There's nothing extra I need in 2007 anyway.

Open office is much faster but you have to relearn it. I don't think macros are as easy either. But definately a good alternative.
 

Yellow Fang

Legendary Member
Location
Reading
beanzontoast said:

No linky as such. With Word 2007, if you click on the Office button (the round button on the top left), then New, you can select from a varity of templates, many of them online. Annoyingly though, I haven't been able to find one with numbered headers, which seems crazy to me. In my last job, all our documents had numbered headings. It can't be that unusual a requirement.
 

CorsairC

Über Member
http://www.theregister.co.uk/2010/01/25/office_2010_2007_2003_upgrades/

“CPU and RAM requirements approximately doubled between Office 2003 and Office 2007,” noted Microsoft’s Alex Dubec.

“We haven’t changed the CPU or RAM requirements from Office 2007, but the footprint of most Office applications have gotten larger. These changes force us to increase the system requirements - most standalone application disk-space requirements have gone up by 0.5 GB and the suites have increased by 1.0 or 1.5 GB.”
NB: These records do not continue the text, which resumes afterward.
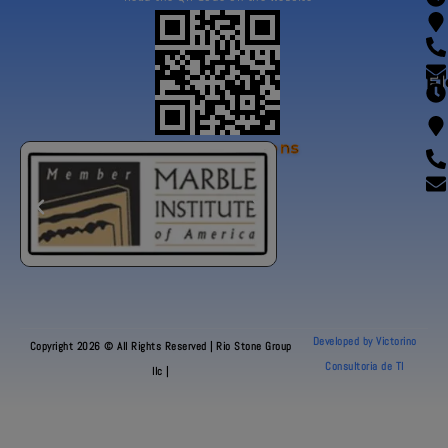
Fl
Our Certifications
Developed by Victorino
Copyright 2026 © All Rights Reserved | Rio Stone Group
Consultoria de TI
llc |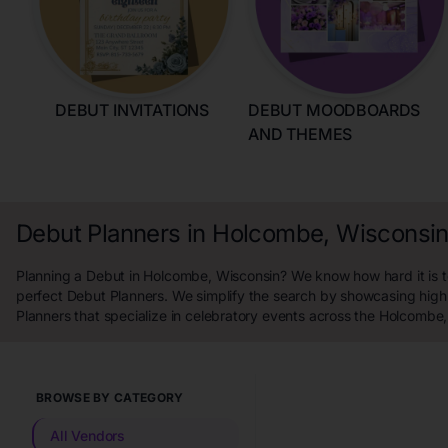
DEBUT INVITATIONS
DEBUT MOODBOARDS
AND THEMES
Debut Planners in Holcombe, Wisconsi
Planning a Debut in Holcombe, Wisconsin? We know how hard it is to
perfect Debut Planners. We simplify the search by showcasing high
Planners that specialize in celebratory events across the Holcombe
BROWSE BY CATEGORY
All Vendors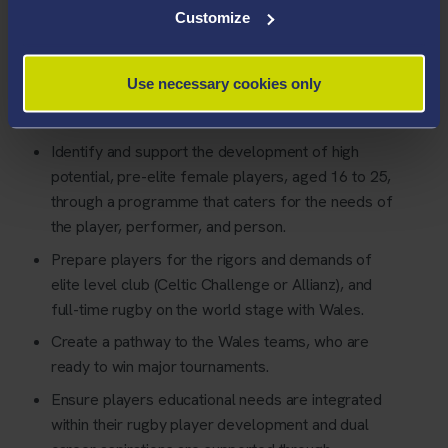
Customize
Use necessary cookies only
The PDC will;
Identify and support the development of high
potential, pre-elite female players, aged 16 to 25,
through a programme that caters for the needs of
the player, performer, and person.
Prepare players for the rigors and demands of
elite level club (Celtic Challenge or Allianz), and
full-time rugby on the world stage with Wales.
Create a pathway to the Wales teams, who are
ready to win major tournaments.
Ensure players educational needs are integrated
within their rugby player development and dual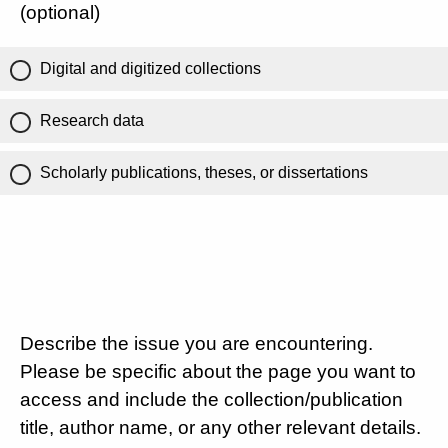
(optional)
Digital and digitized collections
Research data
Scholarly publications, theses, or dissertations
Describe the issue you are encountering.
Please be specific about the page you want to
access and include the collection/publication
title, author name, or any other relevant details.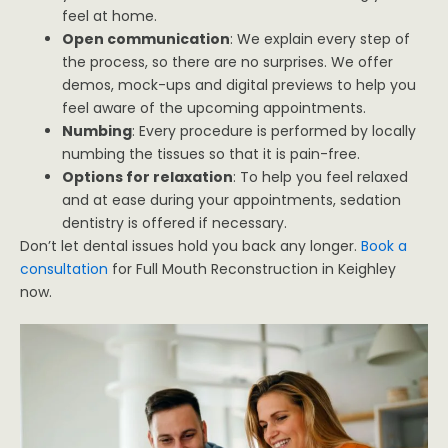
feel at home.
Open communication
: We explain every step of
the process, so there are no surprises. We offer
demos, mock-ups and digital previews to help you
feel aware of the upcoming appointments.
Numbing
: Every procedure is performed by locally
numbing the tissues so that it is pain-free.
Options for relaxation
: To help you feel relaxed
and at ease during your appointments, sedation
dentistry is offered if necessary.
Don’t let dental issues hold you back any longer.
Book a
consultation
for Full Mouth Reconstruction in Keighley
now.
Double the requirements. To do what exactly. Have a pretty menu? No wonder open office feels so much quicker.
 

swee'pea99

Squire
CorsairC said:
http://www.theregister.co.uk/2010/01/25/office_2010_2007_2003_upgrades/



Double the requirements. To do what exactly. Have a pretty menu? No wonder open office feels so much quicker.
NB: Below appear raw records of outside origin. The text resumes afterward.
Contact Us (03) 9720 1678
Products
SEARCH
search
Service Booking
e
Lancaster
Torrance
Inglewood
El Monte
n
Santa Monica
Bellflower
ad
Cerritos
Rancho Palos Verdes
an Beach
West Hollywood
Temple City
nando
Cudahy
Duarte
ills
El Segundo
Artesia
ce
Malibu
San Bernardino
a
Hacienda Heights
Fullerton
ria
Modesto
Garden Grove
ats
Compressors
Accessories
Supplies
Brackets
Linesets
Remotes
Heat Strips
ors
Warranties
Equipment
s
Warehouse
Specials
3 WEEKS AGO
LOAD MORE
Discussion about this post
As with so many IT things, Moore's law has ended up as an ever-increasing capability to do things you would never want to in a hundred/thousand/milion years. I used to use Paint Shop Pro - all 300Mb of it - to crop pics, make 'em smaller, adjust the brightness and contrast. Never did know what all the other stuff was. The PC it was on died and I found the new version was over £100, so I found a freeware prog called PhotoFiltre. Does exactly the same, as far as I'm concerned, and it's about 1.6Mb if I remember rightly.
 

CorsairC

Über Member
LOL - HJ

Another freeware alternative to PSP is XNView.

I still have a copy of PSP 6 I got free with some CDR's. works fine. I'll try PhotoFiltre though.